(Task goal):
All of the records below are to be output exactly; no image belongs in the result.

Stored data:
========================================================================

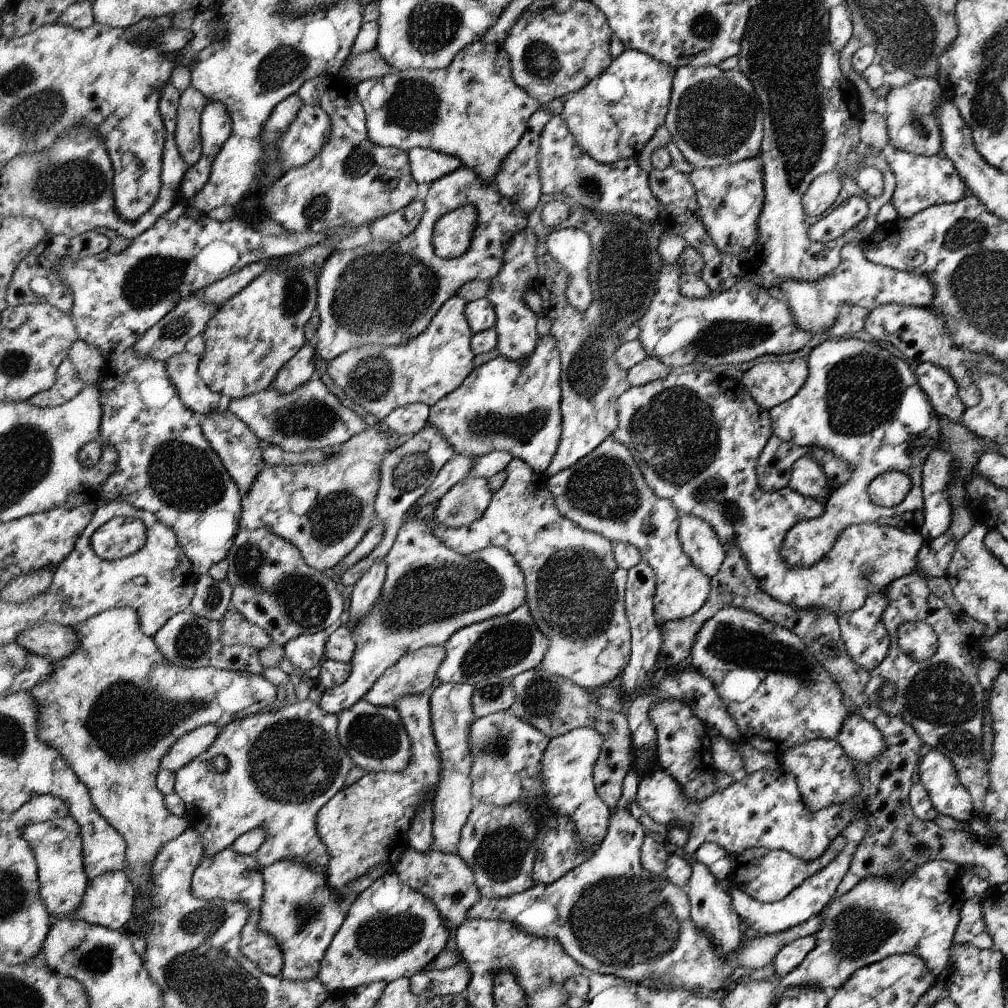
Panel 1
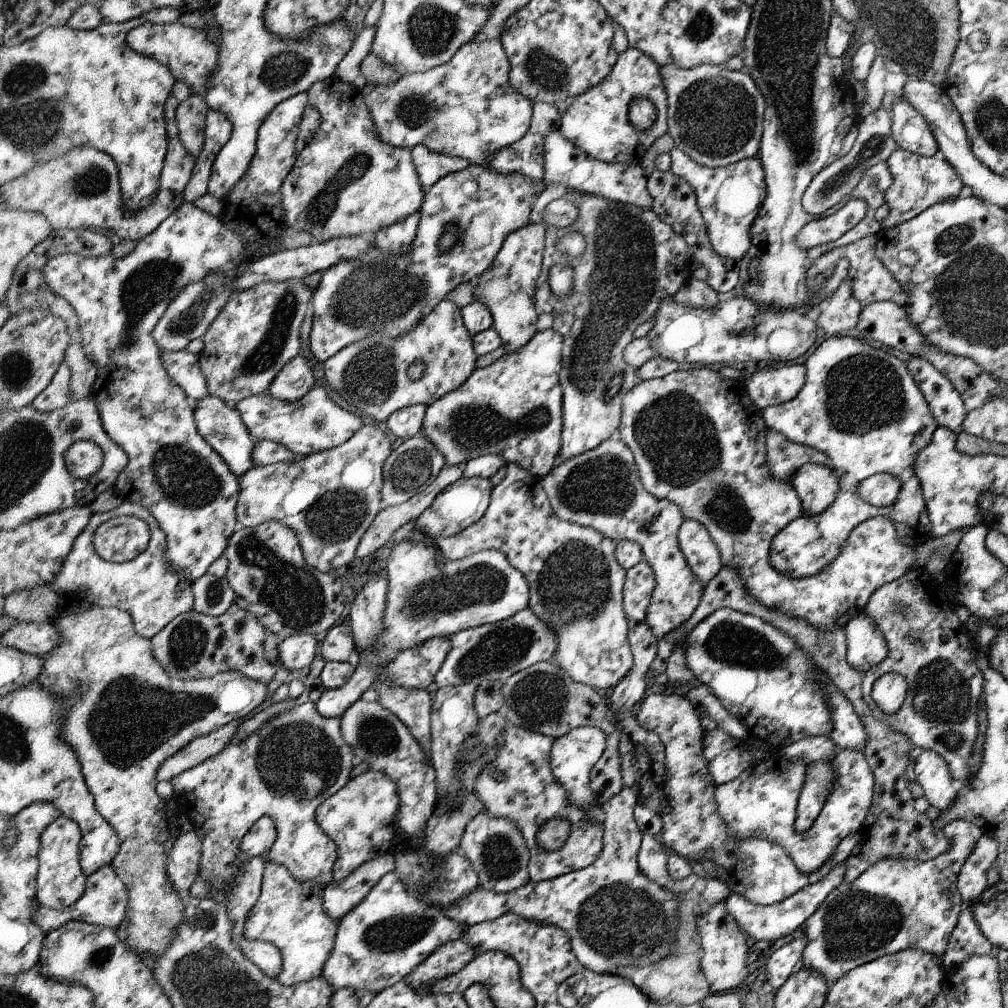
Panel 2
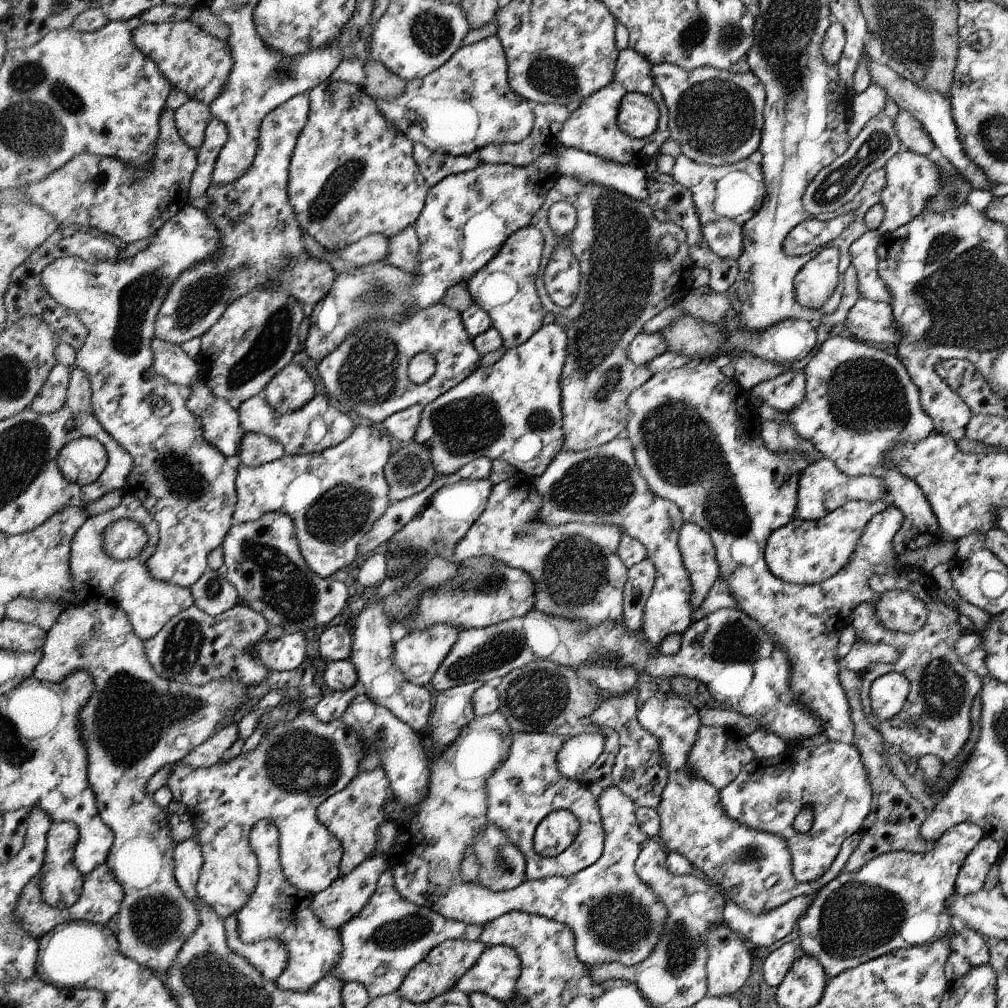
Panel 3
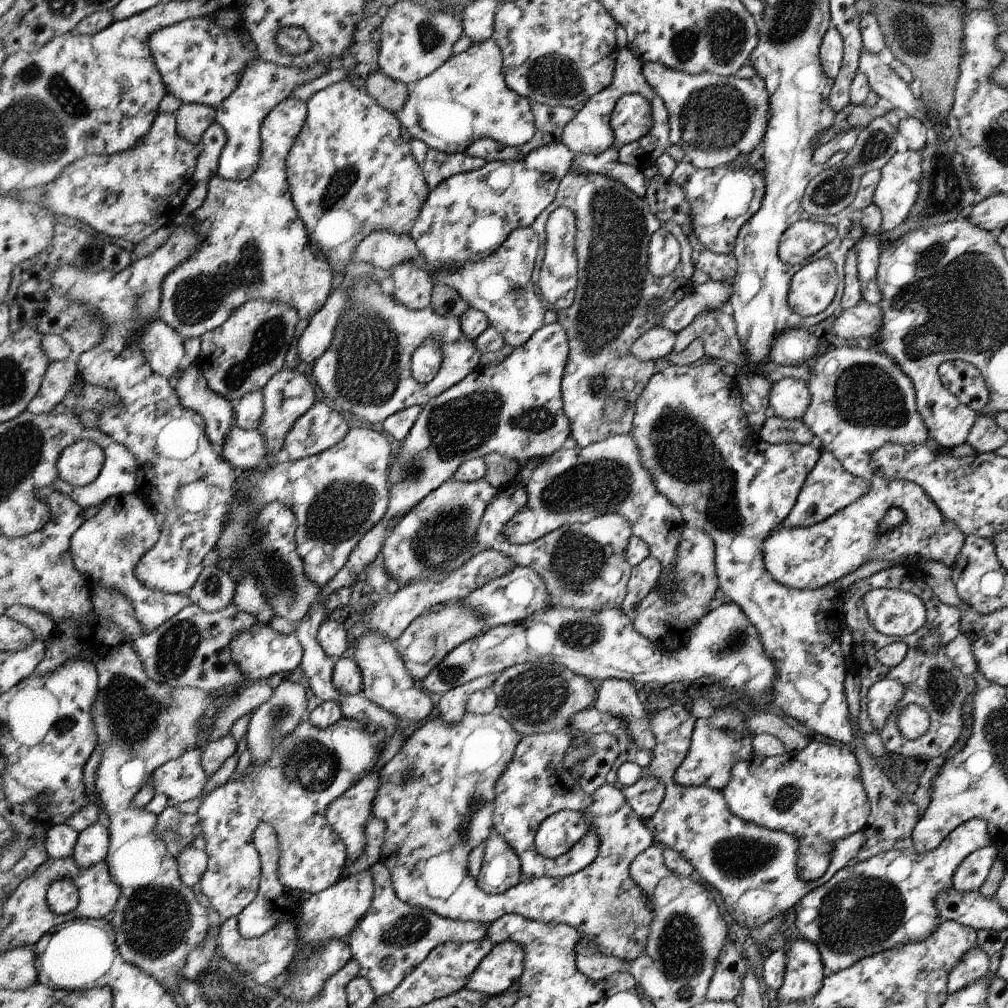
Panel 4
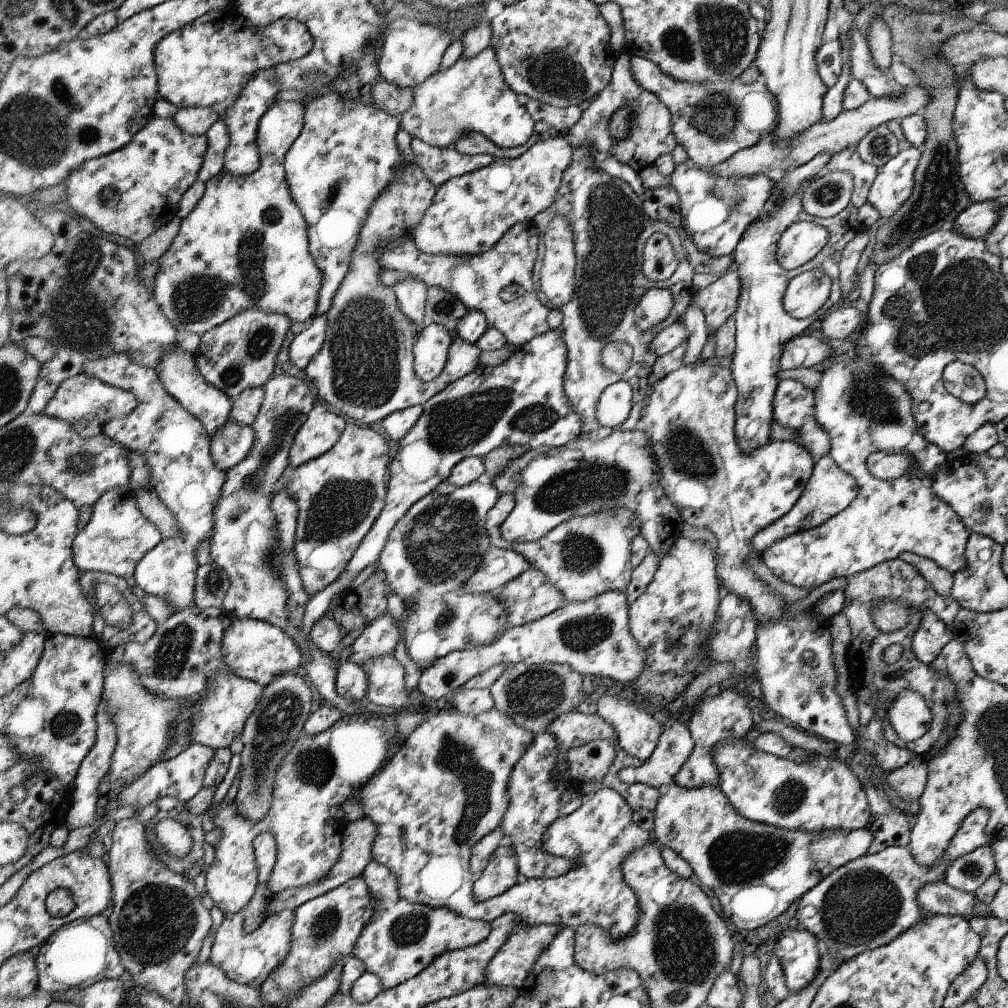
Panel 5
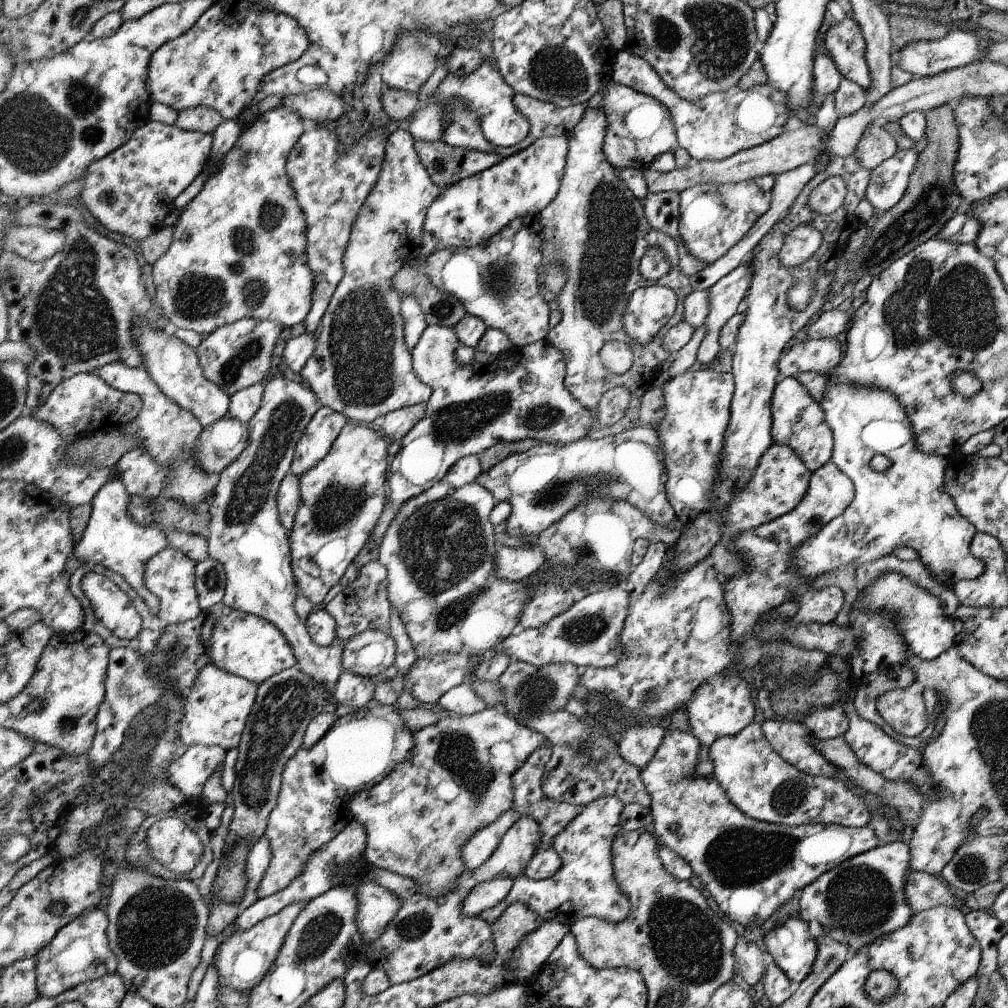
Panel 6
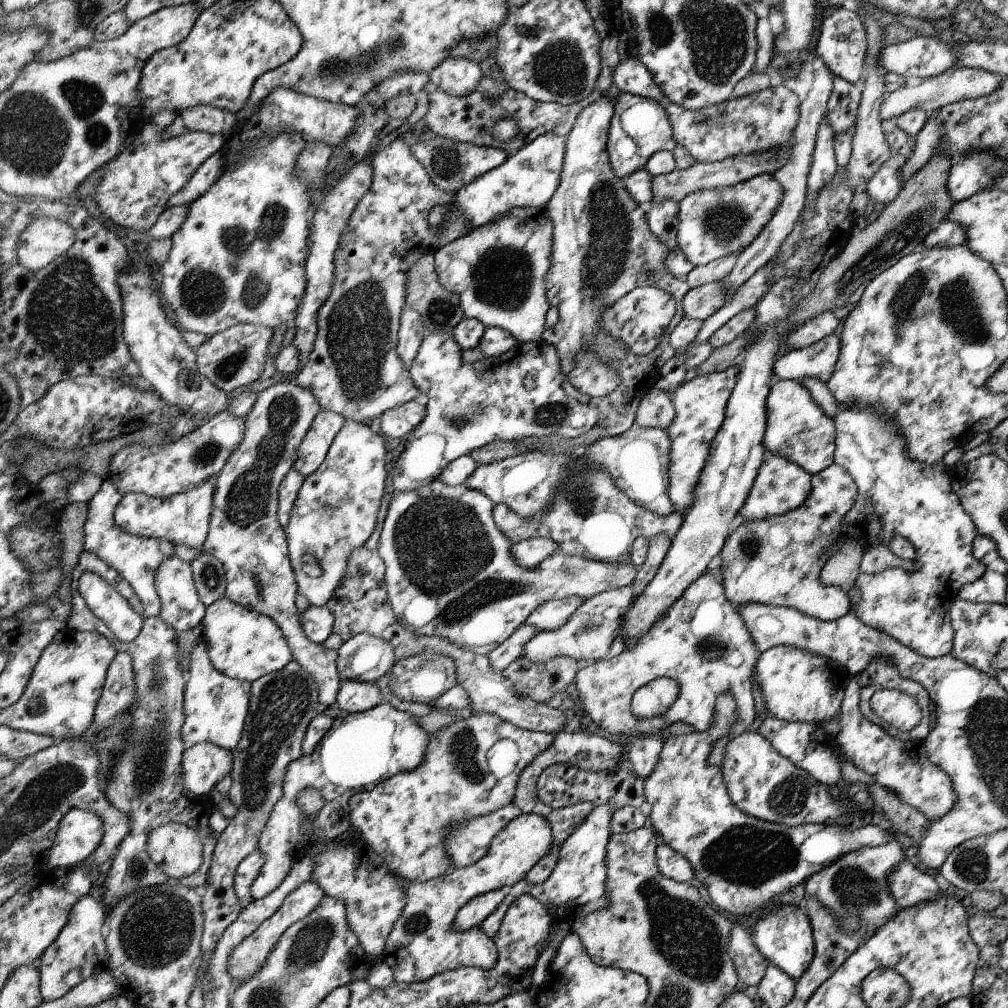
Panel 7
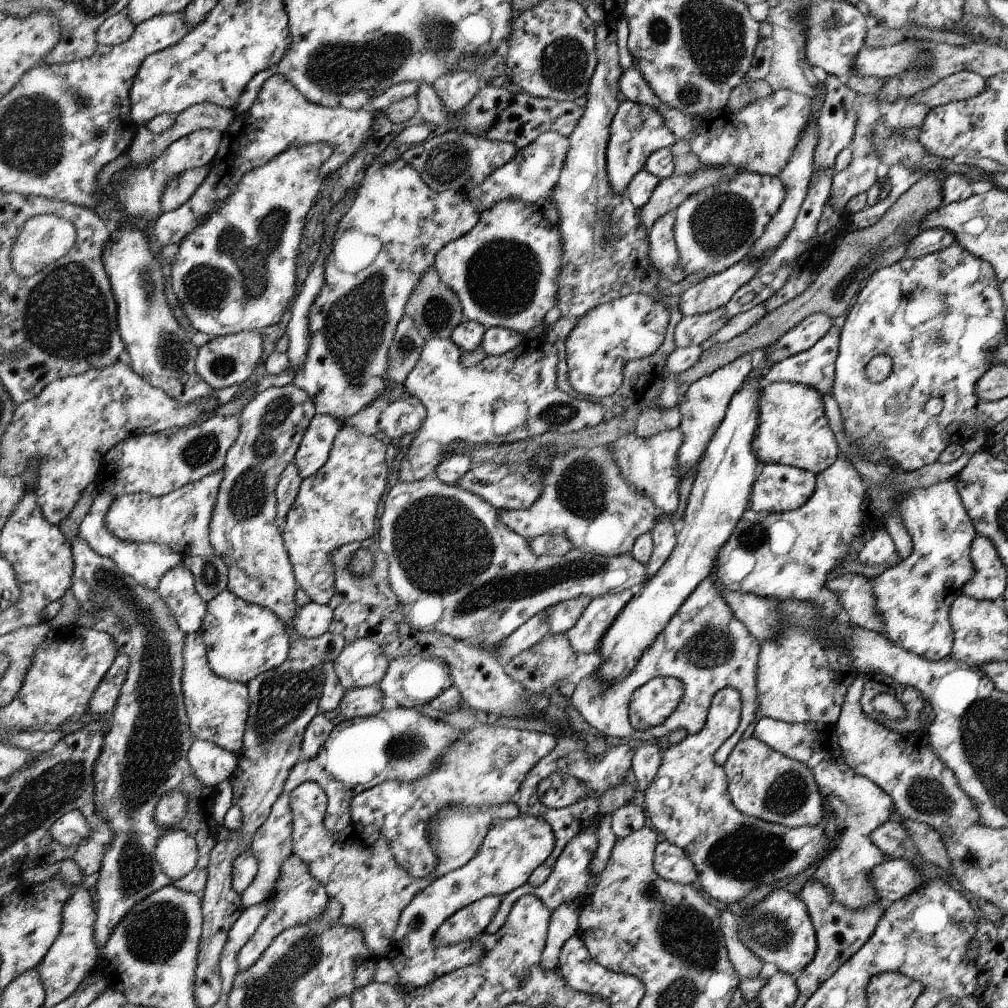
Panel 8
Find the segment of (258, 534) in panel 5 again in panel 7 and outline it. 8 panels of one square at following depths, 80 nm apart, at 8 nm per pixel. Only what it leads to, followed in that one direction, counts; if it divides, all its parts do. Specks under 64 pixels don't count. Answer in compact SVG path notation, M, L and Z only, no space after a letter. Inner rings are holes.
M278 382L257 394L251 411L244 418L246 434L242 443L216 476L214 512L211 515L210 532L204 550L223 561L226 568L227 597L235 603L272 617L283 629L296 660L316 677L320 692L319 702L328 708L337 702L341 687L342 680L337 668L339 656L337 651L329 651L321 644L314 644L303 631L301 620L298 620L298 608L294 604L297 580L294 580L295 572L292 572L291 560L288 560L287 534L284 534L277 517L278 487L286 473L294 466L299 447L320 411L319 401L311 389L302 388L296 382Z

========================================================================

(The answer):
Panel 1
Panel 2
Panel 3
Panel 4
Panel 5
Panel 6
Panel 7
Panel 8
Find the segment of (258, 534) in panel 5 again in panel 7 and outline it. 8 panels of one square at following depths, 80 nm apart, at 8 nm per pixel. Only what it leads to, followed in that one direction, counts; if it divides, all its parts do. Specks under 64 pixels don't count. Answer in compact SVG path notation, M, L and Z only, no space after a letter. Inner rings are holes.
M278 382L257 394L251 411L244 418L246 434L242 443L216 476L214 512L211 515L210 532L204 550L223 561L226 568L227 597L235 603L272 617L283 629L296 660L316 677L320 692L319 702L328 708L337 702L341 687L342 680L337 668L339 656L337 651L329 651L321 644L314 644L303 631L301 620L298 620L298 608L294 604L297 580L294 580L295 572L292 572L291 560L288 560L287 534L284 534L277 517L278 487L286 473L294 466L299 447L320 411L319 401L311 389L302 388L296 382Z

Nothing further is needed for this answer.